課題文 1: 保存データの行を、「pink star: moved 16 px right, 20 px up」を含む行から始めて「pink star: rotated 16 degrees clockwise」を含む行の後で止め、空行を除いた番号付きリストとして書き出してもらえますか？画像は答えに含めないでください。

以前投稿した無料wikiの比較記事にて、社内用wikiとしてGrowiとさくらのVPSの組み合わせをオススメしました。
改めてGrowiのホスト先として、『さくらのVPS』を選ぶメリットを挙げてみます。
- 公式スタートアップスクリプトで、カンタンにwikiを構築できる
- 有料のクラウド版も提供されているため、継続したメンテナンスが期待できる
- ドキュメントが充実している
- 他社サービスやクラウド版と比べて安価(石狩2Gで年額払いの場合¥1594/月)
- 法人向けのため安定した運用が期待できる
以上のような理由から社内WikiにはGrowi+さくらのVPSをオススメしており、実際に私の勤める会社でも本構成で社内wikiを導入しています。
この記事では、実際の導入経験を踏まえて、さくらのVPSにGrowiを構築する方法をご紹介します。
大まかな手順は以下のとおりです。
さくらのVPSでGrowiを構築する手順
- 『さくらインターネット』への会員登録
- 『さくらのVPS』の契約とスタートアップスクリプトの実行
- 動作確認
上記の作業は、エラーが発生しない限り、全てブラウザ上の操作だけで完結するので、コンソールの扱いに慣れていない方でもカンタンにGrowiを構築できます。
それでは、さっそく手順をご紹介していきます。
目次
さくらのVPSの契約とGrowiの構築
まずはさくらインターネットの会員ページから会員登録をします。
会員登録を済ませたら、さくらのVPSで、登録した会員IDでログインします。
ログインできたら、右上の「新規追加」→「VPS」をクリックして、契約するVPSの設定画面に遷移します。
サーバー選択
サーバー選択画面では、ゾーンとプランを選択します。
ゾーンは「東京第2」「石狩第1」「大阪第3」の3つから好きなゾーンを選択します。
私のオススメは石狩第1です。料金が最も安く、北海道という土地柄災害に強いうえ、さくらインターネットのHPでも石狩推しだからです。
プランについては、Growiで利用されている検索エンジンの「Elasticsearch」で1GB以上のメモリが必要となります。
1GB以下のプランを選択してしまうと、Growiを構築できないため、必ず2GB以上のプランを選択しましょう。
プランを選ぶ際は、メモリが大きいプランに移行する「スケールアップ」はできても、「スケールダウン」はできないため、まずは最低限必要なメモリで契約するのがオススメです。

課題文 2: Growi構築の記事のうち、「この記事では、実際の導入経験」という語句から始めて「にGrowiを構築できます。」の後で止めた部分を、「ブラウザ上」を「Web画面上」に変えて書き直してもらえますか？

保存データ
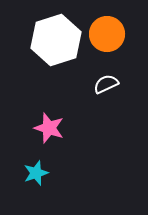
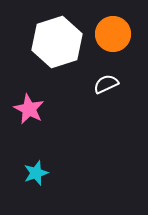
orange circle: moved 6 px right
white hexagon: moved 1 px right, 2 px down
pink star: moved 20 px left, 19 px up; rotated 8 degrees clockwise
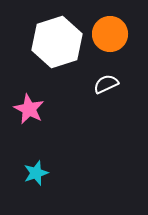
orange circle: moved 3 px left
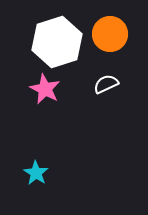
pink star: moved 16 px right, 20 px up
cyan star: rotated 20 degrees counterclockwise
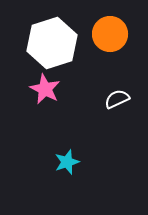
white hexagon: moved 5 px left, 1 px down
white semicircle: moved 11 px right, 15 px down
cyan star: moved 31 px right, 11 px up; rotated 20 degrees clockwise
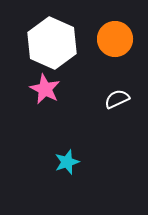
orange circle: moved 5 px right, 5 px down
white hexagon: rotated 18 degrees counterclockwise
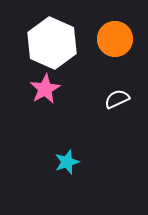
pink star: rotated 16 degrees clockwise
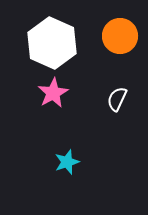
orange circle: moved 5 px right, 3 px up
pink star: moved 8 px right, 4 px down
white semicircle: rotated 40 degrees counterclockwise
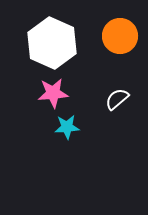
pink star: rotated 24 degrees clockwise
white semicircle: rotated 25 degrees clockwise
cyan star: moved 35 px up; rotated 15 degrees clockwise
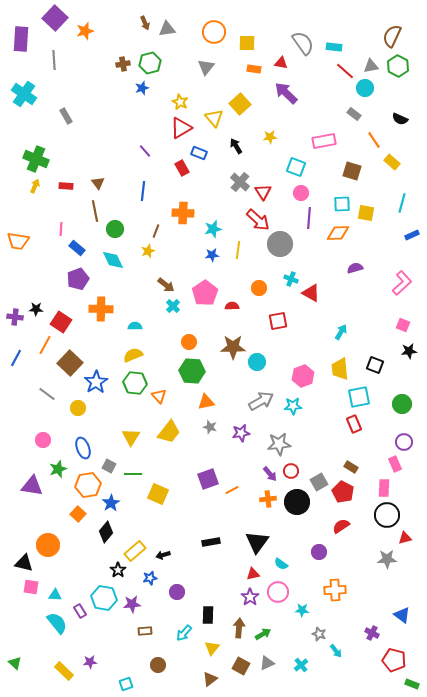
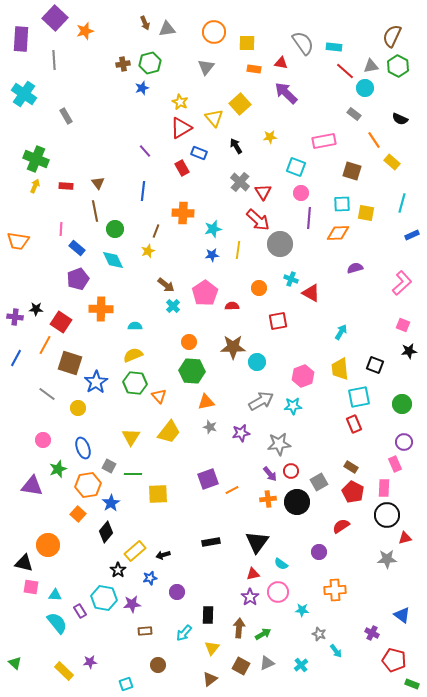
brown square at (70, 363): rotated 25 degrees counterclockwise
red pentagon at (343, 492): moved 10 px right
yellow square at (158, 494): rotated 25 degrees counterclockwise
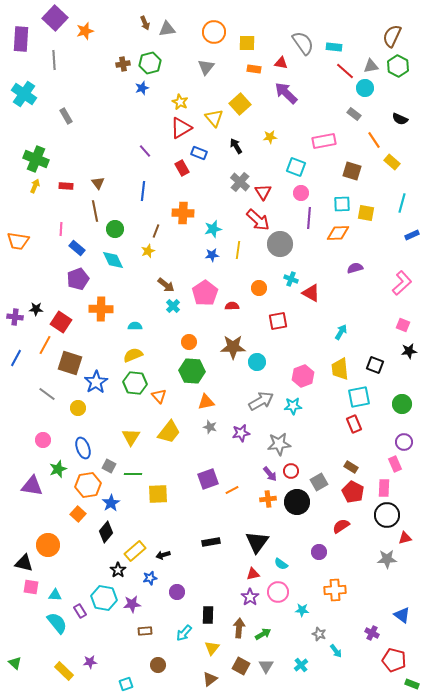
gray triangle at (267, 663): moved 1 px left, 3 px down; rotated 35 degrees counterclockwise
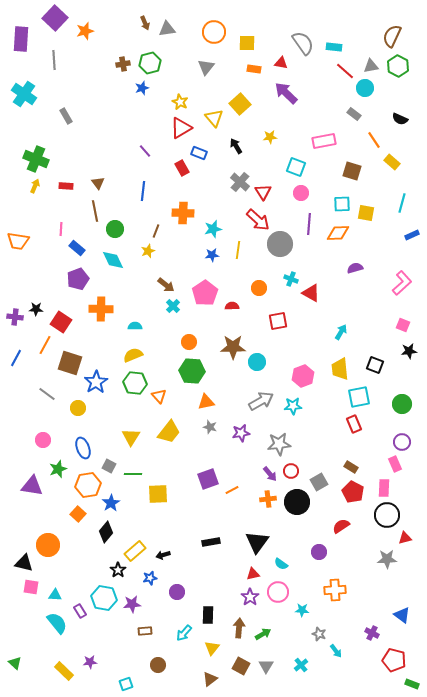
purple line at (309, 218): moved 6 px down
purple circle at (404, 442): moved 2 px left
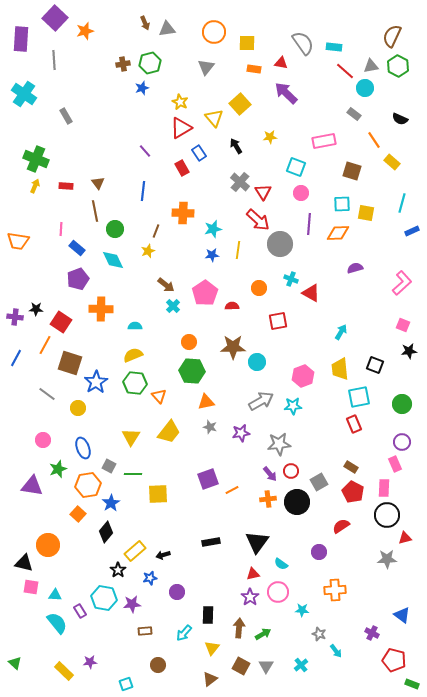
blue rectangle at (199, 153): rotated 35 degrees clockwise
blue rectangle at (412, 235): moved 4 px up
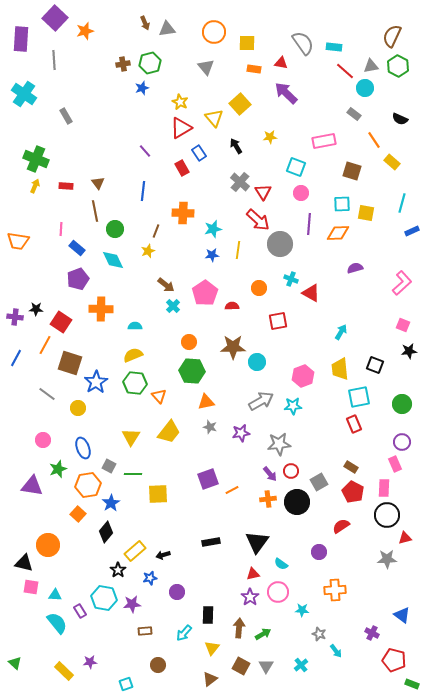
gray triangle at (206, 67): rotated 18 degrees counterclockwise
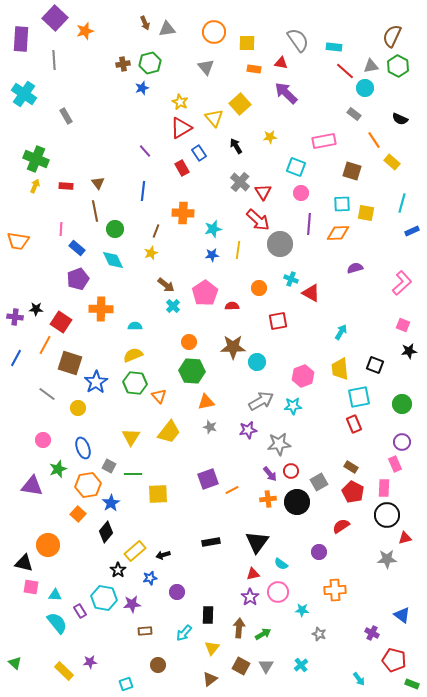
gray semicircle at (303, 43): moved 5 px left, 3 px up
yellow star at (148, 251): moved 3 px right, 2 px down
purple star at (241, 433): moved 7 px right, 3 px up
cyan arrow at (336, 651): moved 23 px right, 28 px down
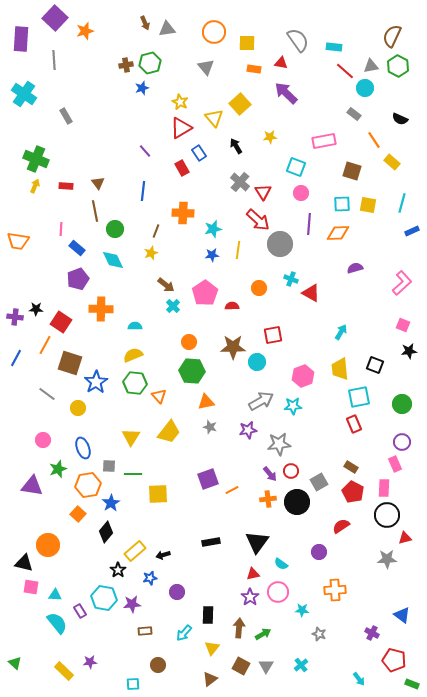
brown cross at (123, 64): moved 3 px right, 1 px down
yellow square at (366, 213): moved 2 px right, 8 px up
red square at (278, 321): moved 5 px left, 14 px down
gray square at (109, 466): rotated 24 degrees counterclockwise
cyan square at (126, 684): moved 7 px right; rotated 16 degrees clockwise
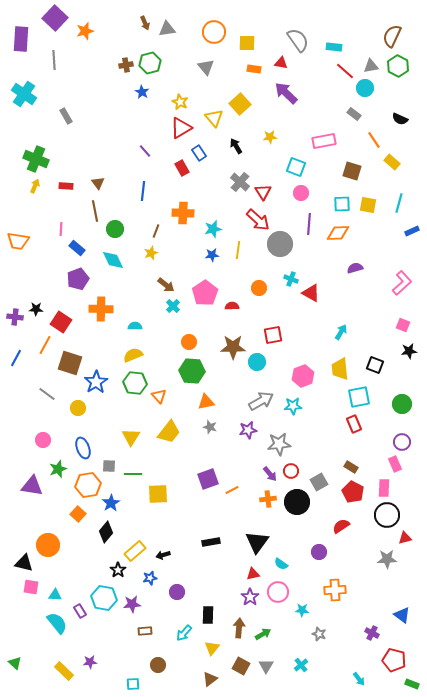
blue star at (142, 88): moved 4 px down; rotated 24 degrees counterclockwise
cyan line at (402, 203): moved 3 px left
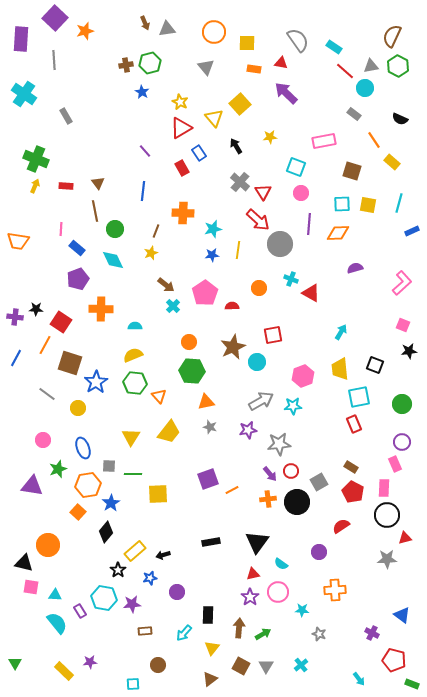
cyan rectangle at (334, 47): rotated 28 degrees clockwise
brown star at (233, 347): rotated 25 degrees counterclockwise
orange square at (78, 514): moved 2 px up
green triangle at (15, 663): rotated 16 degrees clockwise
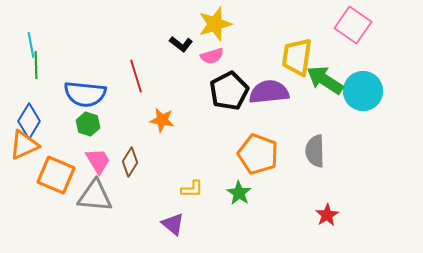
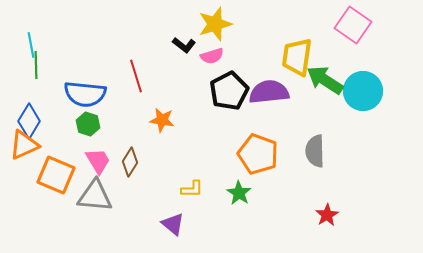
black L-shape: moved 3 px right, 1 px down
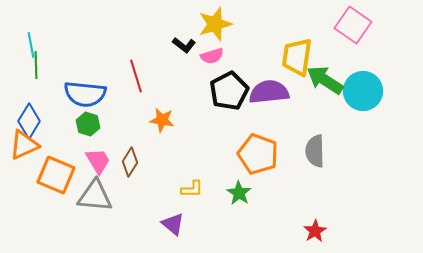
red star: moved 12 px left, 16 px down
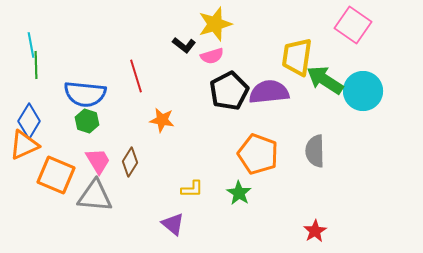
green hexagon: moved 1 px left, 3 px up
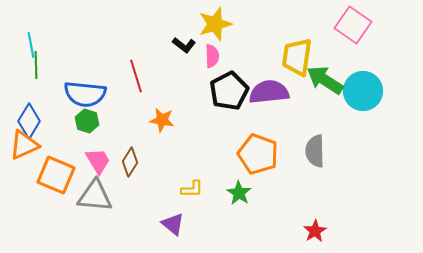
pink semicircle: rotated 75 degrees counterclockwise
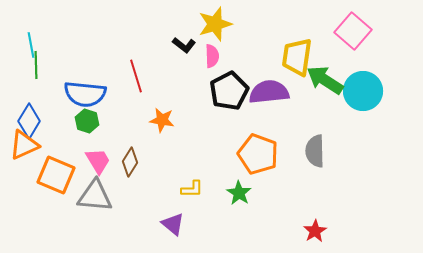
pink square: moved 6 px down; rotated 6 degrees clockwise
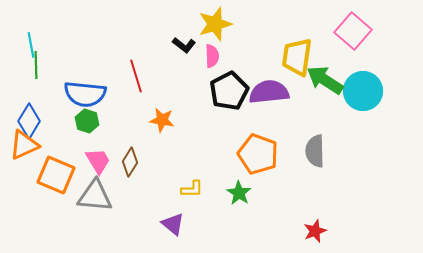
red star: rotated 10 degrees clockwise
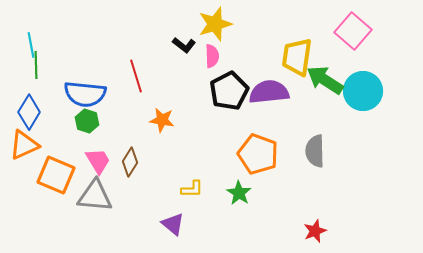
blue diamond: moved 9 px up
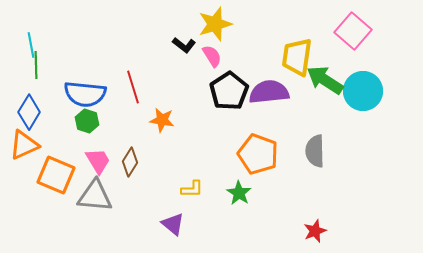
pink semicircle: rotated 30 degrees counterclockwise
red line: moved 3 px left, 11 px down
black pentagon: rotated 6 degrees counterclockwise
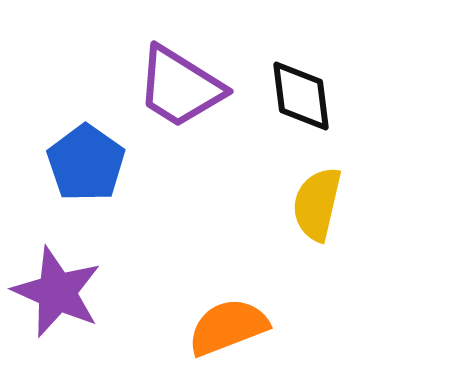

期待される出力 1:
1. pink star: moved 16 px right, 20 px up
2. cyan star: rotated 20 degrees counterclockwise
3. white hexagon: moved 5 px left, 1 px down
4. white semicircle: moved 11 px right, 15 px down
5. cyan star: moved 31 px right, 11 px up; rotated 20 degrees clockwise
6. orange circle: moved 5 px right, 5 px down
7. white hexagon: rotated 18 degrees counterclockwise
8. pink star: rotated 16 degrees clockwise

期待される出力 2:
この記事では、実際の導入経験を踏まえて、さくらのVPSにGrowiを構築する方法をご紹介します。
大まかな手順は以下のとおりです。
さくらのVPSでGrowiを構築する手順
- 『さくらインターネット』への会員登録
- 『さくらのVPS』の契約とスタートアップスクリプトの実行
- 動作確認
上記の作業は、エラーが発生しない限り、全てWeb画面上の操作だけで完結するので、コンソールの扱いに慣れていない方でもカンタンにGrowiを構築できます。